Softening Nutrition Regulations
There's one piece of the GOP agenda that has some in the school nutrition world excited: a roll back of stringent, Obama-era school nutrition standards.
House Republicans have already said scaling back these regulations — contained in Michelle Obama's Healthy, Hunger-Free Kids Act — is high on their agenda. Sally Spero, nutrition director with the Lakeside Union School District, and her colleagues in the School Nutrition Association say that day can't come soon enough.
"The legislation was never field tested or piloted and it has had a lot of unintended consequences for school meal programs," Spero said.
Under the Obama administration, schools had to cut progressively more and more salt from their meals. Spero said under the next round of sodium cuts, even cottage cheese and canned tomatoes are no-nos. And she said regulations meant to increase consumption of whole grains and fruit mean she can't serve eggs for breakfast without a special waiver, but could get away with serving two whole grain Pop Tarts.
Spero applies for the waiver because she prefers to serve foods cooked from scratch over packaged meals tailored to the regulations.
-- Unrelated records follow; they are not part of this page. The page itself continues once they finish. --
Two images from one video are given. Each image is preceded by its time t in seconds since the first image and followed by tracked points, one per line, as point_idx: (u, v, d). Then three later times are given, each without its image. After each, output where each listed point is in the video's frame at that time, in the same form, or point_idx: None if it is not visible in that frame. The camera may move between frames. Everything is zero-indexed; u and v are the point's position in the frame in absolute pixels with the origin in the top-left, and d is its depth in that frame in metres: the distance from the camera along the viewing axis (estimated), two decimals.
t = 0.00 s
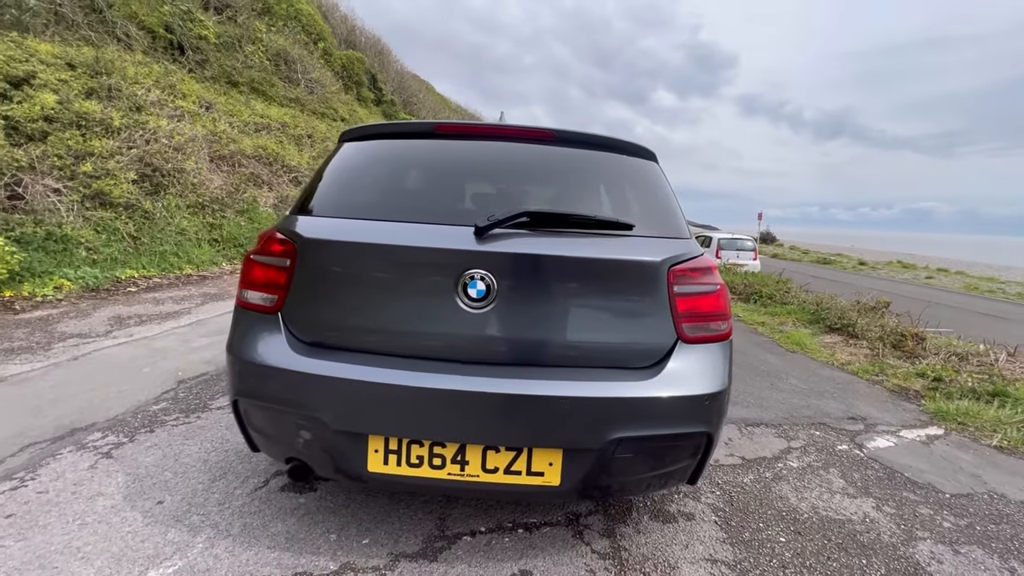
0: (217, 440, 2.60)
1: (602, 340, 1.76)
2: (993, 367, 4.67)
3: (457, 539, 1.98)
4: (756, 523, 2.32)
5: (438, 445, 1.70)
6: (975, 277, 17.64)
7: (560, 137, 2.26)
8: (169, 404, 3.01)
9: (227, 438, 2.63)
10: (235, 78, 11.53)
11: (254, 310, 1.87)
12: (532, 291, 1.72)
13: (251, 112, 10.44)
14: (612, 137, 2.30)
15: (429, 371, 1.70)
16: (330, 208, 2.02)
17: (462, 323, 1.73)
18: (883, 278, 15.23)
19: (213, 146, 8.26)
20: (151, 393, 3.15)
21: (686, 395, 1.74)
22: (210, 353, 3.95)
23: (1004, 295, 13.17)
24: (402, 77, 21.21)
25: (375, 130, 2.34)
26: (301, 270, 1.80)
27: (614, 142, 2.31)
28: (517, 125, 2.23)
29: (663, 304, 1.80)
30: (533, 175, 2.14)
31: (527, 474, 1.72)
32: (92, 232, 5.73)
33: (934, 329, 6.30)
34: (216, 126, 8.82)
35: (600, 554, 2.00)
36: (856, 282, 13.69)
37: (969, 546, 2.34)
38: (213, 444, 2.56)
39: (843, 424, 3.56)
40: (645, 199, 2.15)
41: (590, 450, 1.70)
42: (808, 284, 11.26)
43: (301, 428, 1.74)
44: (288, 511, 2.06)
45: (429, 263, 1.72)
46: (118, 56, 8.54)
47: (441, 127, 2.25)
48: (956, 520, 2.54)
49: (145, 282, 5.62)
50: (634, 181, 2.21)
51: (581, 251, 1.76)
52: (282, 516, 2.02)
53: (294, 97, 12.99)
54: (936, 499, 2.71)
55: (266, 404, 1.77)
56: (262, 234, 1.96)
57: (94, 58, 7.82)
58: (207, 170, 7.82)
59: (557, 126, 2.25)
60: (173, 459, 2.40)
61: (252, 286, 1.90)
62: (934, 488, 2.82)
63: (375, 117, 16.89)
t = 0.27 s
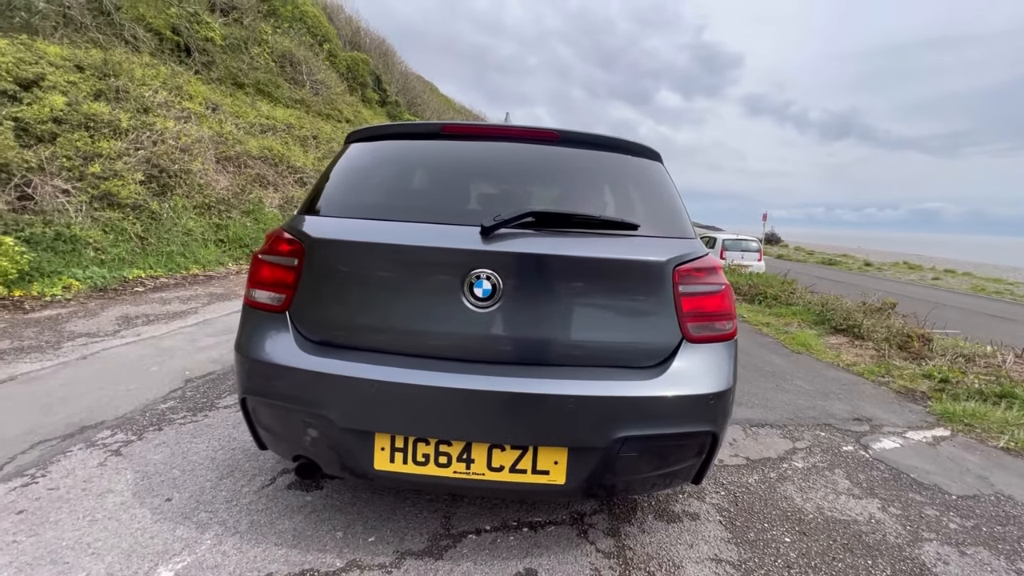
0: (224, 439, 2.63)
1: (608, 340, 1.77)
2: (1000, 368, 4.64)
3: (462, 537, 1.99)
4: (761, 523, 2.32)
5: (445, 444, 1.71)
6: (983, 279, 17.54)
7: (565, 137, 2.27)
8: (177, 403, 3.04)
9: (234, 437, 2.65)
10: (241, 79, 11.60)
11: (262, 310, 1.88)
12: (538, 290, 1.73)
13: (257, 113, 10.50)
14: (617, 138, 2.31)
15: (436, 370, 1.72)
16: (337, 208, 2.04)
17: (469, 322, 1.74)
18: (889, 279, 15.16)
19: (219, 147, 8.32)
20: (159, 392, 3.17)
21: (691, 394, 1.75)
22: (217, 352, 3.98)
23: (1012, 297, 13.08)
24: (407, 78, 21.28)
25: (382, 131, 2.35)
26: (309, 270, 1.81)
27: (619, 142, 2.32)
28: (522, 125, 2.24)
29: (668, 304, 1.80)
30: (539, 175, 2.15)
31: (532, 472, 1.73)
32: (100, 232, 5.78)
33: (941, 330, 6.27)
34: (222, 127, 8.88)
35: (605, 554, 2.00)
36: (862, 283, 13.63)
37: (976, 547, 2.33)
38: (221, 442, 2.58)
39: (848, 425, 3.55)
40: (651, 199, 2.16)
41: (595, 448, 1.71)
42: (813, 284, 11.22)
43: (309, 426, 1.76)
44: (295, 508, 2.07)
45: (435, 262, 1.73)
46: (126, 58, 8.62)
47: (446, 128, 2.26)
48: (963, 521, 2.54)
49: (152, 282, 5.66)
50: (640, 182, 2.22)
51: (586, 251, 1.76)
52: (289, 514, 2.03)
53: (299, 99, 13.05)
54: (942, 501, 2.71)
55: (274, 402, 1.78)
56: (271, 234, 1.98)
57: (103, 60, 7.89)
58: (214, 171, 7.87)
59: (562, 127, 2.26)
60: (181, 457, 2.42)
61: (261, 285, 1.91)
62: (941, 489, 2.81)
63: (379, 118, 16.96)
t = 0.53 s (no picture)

Her baker had to source special flour to make sandwich rolls that meet the standards, and she has to be really careful with baking soda, which contains salt.
But McNulty cautioned making sweeping changes. She said students are benefitting from the higher standards and many of the worries districts had when the law was passed, like kids tossing instead of eating healthy food, didn't happen in the long run.
"There has not been a decrease in the number of children participating in these meal programs, and it's the right thing to do to keep the children as healthy as possible," McNulty said.
A repeal of the nutrition standards has already been introduced in the House but could be tough to pass. It's tucked into a bill that would also establish a school voucher program.